Data items
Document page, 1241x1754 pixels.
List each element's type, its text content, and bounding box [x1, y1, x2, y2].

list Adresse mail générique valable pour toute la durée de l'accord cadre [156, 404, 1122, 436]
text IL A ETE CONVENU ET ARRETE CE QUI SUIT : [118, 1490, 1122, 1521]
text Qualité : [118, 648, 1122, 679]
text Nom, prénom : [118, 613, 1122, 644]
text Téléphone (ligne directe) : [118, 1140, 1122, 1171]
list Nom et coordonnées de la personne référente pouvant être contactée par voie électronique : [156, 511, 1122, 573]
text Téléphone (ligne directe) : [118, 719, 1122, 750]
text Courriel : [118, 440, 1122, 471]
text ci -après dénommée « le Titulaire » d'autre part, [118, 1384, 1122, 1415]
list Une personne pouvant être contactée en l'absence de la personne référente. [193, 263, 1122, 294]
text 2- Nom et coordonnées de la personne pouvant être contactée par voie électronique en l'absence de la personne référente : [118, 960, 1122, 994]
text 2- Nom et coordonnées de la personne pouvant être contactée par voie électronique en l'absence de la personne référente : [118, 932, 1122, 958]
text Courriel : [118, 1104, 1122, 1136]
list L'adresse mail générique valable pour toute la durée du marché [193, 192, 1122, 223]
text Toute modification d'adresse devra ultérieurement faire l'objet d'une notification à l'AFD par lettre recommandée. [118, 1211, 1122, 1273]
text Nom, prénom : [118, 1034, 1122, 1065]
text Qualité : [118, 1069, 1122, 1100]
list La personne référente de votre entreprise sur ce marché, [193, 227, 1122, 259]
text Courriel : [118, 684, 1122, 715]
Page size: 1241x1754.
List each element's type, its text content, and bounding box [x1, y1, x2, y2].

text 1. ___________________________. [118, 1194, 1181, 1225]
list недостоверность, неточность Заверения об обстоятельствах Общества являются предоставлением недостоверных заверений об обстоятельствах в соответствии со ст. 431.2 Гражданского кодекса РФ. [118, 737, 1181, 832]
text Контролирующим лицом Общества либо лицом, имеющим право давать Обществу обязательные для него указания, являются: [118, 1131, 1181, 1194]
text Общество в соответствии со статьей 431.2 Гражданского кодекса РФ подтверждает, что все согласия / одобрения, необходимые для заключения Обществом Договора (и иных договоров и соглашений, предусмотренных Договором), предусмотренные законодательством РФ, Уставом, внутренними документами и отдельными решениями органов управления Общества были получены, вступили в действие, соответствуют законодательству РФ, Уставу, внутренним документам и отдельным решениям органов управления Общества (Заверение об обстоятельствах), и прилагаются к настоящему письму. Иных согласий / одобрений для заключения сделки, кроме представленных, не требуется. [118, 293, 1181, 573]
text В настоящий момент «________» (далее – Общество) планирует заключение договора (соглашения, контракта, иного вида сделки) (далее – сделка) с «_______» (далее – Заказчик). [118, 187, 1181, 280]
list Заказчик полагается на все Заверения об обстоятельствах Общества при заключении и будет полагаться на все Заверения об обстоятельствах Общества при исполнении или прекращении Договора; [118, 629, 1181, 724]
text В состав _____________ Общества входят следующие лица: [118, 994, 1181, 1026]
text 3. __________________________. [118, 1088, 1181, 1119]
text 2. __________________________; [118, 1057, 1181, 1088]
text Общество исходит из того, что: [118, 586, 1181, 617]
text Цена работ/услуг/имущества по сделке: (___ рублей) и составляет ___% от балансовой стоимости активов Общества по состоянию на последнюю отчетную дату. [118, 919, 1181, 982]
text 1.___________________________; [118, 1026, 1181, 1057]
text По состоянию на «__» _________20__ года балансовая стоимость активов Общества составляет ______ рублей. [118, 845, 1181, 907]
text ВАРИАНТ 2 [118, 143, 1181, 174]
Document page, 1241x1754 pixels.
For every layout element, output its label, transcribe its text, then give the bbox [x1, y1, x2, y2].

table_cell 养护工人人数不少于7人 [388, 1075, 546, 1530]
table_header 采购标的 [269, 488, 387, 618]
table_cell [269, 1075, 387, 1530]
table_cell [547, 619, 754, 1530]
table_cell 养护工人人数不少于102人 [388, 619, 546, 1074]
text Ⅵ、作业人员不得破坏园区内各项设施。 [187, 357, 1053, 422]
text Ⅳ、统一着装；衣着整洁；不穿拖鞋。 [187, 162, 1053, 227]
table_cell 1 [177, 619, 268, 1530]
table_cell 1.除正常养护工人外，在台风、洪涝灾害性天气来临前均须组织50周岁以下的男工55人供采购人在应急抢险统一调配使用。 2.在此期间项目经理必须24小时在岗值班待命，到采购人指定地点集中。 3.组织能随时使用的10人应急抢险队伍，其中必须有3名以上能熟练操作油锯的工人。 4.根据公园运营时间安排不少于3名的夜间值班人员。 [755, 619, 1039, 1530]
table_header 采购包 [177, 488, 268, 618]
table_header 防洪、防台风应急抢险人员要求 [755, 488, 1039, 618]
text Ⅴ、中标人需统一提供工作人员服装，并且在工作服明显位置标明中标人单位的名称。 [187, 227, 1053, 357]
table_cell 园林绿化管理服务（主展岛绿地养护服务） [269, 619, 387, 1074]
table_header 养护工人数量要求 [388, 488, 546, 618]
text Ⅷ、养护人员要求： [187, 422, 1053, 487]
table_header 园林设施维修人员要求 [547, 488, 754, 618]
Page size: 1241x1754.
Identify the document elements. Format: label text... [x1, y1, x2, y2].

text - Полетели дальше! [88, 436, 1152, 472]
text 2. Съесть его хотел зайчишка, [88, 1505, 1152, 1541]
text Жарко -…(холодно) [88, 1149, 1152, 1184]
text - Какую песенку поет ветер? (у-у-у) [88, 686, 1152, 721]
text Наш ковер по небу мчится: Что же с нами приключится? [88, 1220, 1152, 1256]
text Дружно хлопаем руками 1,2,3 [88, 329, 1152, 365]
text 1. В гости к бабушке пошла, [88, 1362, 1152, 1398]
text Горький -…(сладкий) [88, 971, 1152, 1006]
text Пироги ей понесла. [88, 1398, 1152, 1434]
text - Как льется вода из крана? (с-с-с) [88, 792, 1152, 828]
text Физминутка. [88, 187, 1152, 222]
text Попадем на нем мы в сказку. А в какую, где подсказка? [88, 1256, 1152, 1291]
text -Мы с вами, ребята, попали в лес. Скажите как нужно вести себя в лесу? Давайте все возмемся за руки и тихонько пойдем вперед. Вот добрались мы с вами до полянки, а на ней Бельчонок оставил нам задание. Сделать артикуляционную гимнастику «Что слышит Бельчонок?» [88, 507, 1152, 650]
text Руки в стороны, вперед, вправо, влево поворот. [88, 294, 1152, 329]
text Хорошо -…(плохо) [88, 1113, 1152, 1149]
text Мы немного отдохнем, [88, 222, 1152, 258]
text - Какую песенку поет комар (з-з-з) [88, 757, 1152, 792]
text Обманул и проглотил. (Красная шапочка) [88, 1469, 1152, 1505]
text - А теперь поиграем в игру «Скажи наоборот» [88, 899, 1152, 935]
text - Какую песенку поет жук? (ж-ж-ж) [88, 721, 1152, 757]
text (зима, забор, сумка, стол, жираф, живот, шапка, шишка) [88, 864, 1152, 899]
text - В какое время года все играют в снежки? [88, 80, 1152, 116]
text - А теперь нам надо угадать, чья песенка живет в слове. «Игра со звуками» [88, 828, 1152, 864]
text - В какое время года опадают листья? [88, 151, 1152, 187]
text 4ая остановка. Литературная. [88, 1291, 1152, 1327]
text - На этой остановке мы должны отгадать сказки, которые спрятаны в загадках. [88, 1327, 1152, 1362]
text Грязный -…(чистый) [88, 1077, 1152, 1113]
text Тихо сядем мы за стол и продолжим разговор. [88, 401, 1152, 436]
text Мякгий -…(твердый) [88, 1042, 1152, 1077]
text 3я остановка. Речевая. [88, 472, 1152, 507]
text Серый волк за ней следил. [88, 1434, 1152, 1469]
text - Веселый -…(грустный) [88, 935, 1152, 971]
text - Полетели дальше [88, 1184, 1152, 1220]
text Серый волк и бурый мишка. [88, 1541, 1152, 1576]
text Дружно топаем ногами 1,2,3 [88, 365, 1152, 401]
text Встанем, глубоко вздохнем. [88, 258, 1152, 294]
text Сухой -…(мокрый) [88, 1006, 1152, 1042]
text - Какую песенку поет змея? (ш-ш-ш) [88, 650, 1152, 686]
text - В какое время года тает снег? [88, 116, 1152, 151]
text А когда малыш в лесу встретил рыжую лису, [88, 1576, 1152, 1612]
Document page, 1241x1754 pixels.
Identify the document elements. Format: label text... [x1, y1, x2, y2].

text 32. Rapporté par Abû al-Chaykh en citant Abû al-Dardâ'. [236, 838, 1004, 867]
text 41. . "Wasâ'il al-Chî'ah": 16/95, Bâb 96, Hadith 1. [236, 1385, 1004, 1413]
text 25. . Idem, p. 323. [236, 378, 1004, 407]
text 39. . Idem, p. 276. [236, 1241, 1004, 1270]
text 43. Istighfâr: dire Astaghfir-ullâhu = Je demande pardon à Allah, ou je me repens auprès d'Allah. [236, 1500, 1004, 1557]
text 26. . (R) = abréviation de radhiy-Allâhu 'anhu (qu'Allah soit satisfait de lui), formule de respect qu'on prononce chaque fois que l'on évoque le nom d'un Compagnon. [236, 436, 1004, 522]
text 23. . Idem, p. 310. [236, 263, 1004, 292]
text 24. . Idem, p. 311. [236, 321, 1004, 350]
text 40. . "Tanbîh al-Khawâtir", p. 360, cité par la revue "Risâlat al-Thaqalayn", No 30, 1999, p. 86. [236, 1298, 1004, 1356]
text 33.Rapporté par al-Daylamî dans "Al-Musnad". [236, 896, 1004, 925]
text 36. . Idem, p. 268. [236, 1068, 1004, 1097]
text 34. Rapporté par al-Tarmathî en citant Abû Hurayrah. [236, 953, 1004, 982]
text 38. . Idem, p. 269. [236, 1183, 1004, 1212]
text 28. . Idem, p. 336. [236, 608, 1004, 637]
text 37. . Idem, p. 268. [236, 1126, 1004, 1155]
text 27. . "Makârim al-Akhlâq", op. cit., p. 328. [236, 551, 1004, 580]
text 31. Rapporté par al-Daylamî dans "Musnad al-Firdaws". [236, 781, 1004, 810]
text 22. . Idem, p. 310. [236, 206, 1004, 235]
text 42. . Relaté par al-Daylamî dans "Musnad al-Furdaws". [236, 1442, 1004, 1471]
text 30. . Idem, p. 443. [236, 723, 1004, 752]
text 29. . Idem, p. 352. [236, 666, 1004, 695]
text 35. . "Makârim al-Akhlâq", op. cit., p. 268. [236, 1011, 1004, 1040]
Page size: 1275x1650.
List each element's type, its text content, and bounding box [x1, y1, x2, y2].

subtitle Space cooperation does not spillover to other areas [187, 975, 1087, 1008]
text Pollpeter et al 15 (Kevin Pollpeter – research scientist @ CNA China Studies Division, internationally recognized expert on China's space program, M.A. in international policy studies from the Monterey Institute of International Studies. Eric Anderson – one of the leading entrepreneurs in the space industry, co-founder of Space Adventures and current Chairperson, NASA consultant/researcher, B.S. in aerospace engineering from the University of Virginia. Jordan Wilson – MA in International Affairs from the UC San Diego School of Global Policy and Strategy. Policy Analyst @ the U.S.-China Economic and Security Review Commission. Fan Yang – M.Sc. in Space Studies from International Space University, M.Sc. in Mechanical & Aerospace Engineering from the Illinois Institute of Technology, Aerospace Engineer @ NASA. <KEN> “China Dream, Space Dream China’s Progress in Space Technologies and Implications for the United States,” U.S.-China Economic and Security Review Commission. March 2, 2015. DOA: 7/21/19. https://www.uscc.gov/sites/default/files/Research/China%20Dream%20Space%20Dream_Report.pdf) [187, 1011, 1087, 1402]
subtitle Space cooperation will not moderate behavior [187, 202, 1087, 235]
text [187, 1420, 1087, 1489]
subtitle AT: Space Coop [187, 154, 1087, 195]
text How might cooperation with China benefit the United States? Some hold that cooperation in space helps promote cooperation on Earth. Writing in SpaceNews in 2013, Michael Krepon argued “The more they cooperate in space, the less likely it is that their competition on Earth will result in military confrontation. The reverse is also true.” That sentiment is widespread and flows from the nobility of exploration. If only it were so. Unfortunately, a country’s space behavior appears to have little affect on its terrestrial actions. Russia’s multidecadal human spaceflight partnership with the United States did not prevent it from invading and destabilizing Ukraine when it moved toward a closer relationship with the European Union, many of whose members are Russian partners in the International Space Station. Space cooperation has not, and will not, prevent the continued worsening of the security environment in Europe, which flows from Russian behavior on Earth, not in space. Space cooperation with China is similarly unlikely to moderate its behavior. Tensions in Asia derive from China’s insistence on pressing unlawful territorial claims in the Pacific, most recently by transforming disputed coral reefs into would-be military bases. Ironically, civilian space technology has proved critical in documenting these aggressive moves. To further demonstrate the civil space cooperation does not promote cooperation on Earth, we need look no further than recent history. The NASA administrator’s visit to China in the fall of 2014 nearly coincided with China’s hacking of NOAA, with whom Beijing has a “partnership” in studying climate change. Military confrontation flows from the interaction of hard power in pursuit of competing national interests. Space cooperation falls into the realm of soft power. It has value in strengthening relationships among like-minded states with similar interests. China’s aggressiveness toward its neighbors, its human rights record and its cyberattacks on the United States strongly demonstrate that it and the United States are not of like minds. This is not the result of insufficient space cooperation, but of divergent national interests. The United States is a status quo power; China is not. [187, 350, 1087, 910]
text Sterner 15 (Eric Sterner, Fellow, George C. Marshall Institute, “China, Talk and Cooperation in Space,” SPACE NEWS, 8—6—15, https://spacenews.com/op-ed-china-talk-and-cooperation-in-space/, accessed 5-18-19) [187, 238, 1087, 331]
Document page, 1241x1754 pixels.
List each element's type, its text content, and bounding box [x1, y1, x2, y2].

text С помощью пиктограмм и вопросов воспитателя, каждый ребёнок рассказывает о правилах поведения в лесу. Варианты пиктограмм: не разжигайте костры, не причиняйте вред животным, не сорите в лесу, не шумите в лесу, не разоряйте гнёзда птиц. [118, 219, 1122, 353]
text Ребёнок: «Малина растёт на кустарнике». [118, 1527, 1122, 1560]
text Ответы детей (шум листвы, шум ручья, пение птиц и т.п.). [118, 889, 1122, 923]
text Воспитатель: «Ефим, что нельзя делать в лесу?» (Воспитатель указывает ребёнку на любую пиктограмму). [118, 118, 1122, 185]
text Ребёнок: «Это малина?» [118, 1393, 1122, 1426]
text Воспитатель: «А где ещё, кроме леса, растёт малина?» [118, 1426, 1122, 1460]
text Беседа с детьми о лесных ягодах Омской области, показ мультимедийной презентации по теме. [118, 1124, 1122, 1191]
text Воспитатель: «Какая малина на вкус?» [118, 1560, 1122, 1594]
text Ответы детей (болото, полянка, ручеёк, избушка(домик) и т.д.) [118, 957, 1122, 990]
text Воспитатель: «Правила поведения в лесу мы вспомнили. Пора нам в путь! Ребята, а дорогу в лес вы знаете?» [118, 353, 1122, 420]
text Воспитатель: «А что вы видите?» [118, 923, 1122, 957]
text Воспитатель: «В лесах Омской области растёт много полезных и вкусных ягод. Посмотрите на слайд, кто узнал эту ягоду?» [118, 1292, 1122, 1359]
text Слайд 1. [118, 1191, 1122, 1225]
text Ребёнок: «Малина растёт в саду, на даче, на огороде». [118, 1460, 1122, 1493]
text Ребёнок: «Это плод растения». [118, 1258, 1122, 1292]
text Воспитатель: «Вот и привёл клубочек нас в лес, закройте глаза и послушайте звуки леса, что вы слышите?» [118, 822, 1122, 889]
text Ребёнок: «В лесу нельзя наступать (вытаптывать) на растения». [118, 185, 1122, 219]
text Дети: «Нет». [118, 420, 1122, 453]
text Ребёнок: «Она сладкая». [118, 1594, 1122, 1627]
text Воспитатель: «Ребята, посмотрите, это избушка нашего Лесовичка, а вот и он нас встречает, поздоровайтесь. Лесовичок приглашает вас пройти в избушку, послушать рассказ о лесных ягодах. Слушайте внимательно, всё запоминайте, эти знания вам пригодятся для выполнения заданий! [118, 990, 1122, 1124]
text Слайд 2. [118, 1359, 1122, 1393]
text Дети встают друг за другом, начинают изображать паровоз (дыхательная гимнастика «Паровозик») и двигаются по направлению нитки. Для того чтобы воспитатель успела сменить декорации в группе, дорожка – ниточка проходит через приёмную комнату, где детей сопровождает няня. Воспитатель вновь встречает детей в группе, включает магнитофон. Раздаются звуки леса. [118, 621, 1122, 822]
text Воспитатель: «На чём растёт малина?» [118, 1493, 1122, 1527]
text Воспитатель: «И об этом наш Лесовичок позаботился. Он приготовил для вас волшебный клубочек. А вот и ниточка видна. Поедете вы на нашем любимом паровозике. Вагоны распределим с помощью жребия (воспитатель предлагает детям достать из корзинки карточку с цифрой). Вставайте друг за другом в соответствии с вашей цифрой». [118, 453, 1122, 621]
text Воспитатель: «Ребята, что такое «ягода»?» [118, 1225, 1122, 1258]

- About this exercise -
If a line in the records above holds the string "Qualité", copy it.

- Answer section -
text Qualité : [118, 648, 1122, 679]
text Qualité : [118, 1069, 1122, 1100]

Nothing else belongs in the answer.